What you will do - Return the data word for word. Pictures are to be omitted.
--- Input Enclosed Below ---
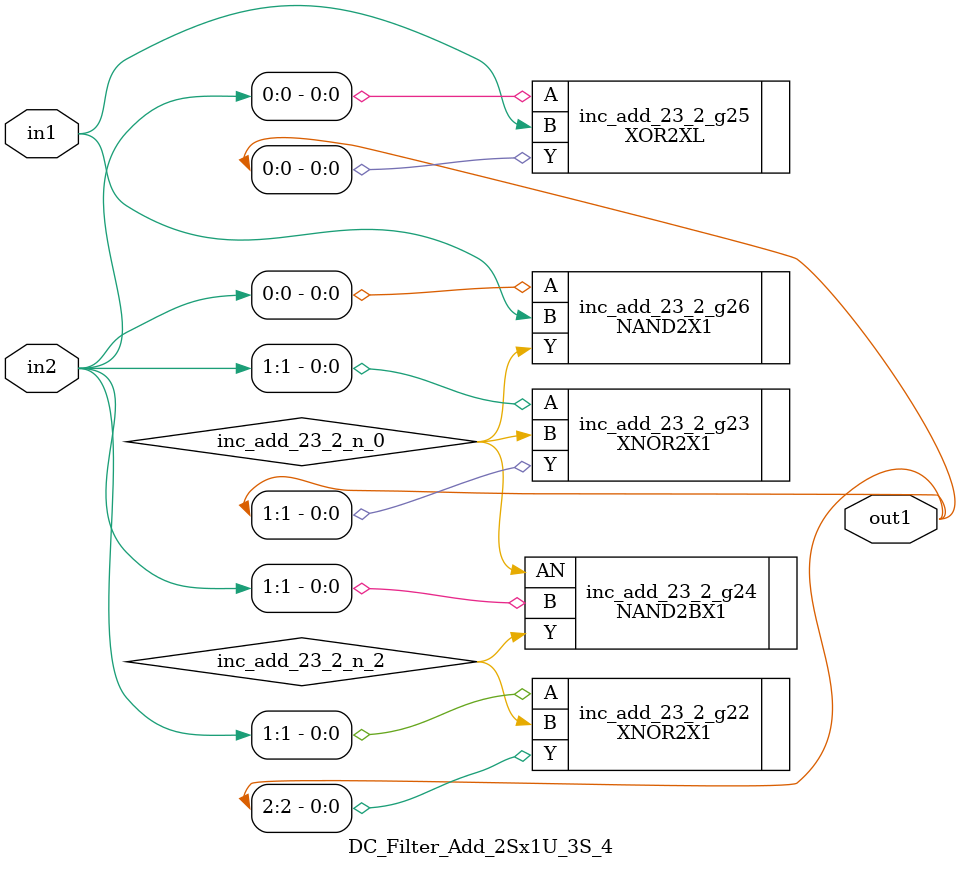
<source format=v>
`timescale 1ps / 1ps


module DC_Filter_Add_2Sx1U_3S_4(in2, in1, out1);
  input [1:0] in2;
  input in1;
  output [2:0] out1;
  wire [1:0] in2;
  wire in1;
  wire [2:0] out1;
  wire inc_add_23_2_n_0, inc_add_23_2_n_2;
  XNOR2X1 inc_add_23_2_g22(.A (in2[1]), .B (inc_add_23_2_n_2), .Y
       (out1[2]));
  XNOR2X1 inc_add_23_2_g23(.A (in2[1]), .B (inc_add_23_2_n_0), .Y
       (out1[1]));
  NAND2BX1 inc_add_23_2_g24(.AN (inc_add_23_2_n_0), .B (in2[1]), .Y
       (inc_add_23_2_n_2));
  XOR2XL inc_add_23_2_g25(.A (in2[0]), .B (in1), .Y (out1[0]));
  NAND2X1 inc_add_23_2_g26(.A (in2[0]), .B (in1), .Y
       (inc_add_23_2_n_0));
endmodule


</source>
--- End of Enclosed Input ---
Written reply -
<source format=v>
`timescale 1ps / 1ps


module DC_Filter_Add_2Sx1U_3S_4(in2, in1, out1);
  input [1:0] in2;
  input in1;
  output [2:0] out1;
  wire [1:0] in2;
  wire in1;
  wire [2:0] out1;
  wire inc_add_23_2_n_0, inc_add_23_2_n_2;
  XNOR2X1 inc_add_23_2_g22(.A (in2[1]), .B (inc_add_23_2_n_2), .Y
       (out1[2]));
  XNOR2X1 inc_add_23_2_g23(.A (in2[1]), .B (inc_add_23_2_n_0), .Y
       (out1[1]));
  NAND2BX1 inc_add_23_2_g24(.AN (inc_add_23_2_n_0), .B (in2[1]), .Y
       (inc_add_23_2_n_2));
  XOR2XL inc_add_23_2_g25(.A (in2[0]), .B (in1), .Y (out1[0]));
  NAND2X1 inc_add_23_2_g26(.A (in2[0]), .B (in1), .Y
       (inc_add_23_2_n_0));
endmodule


</source>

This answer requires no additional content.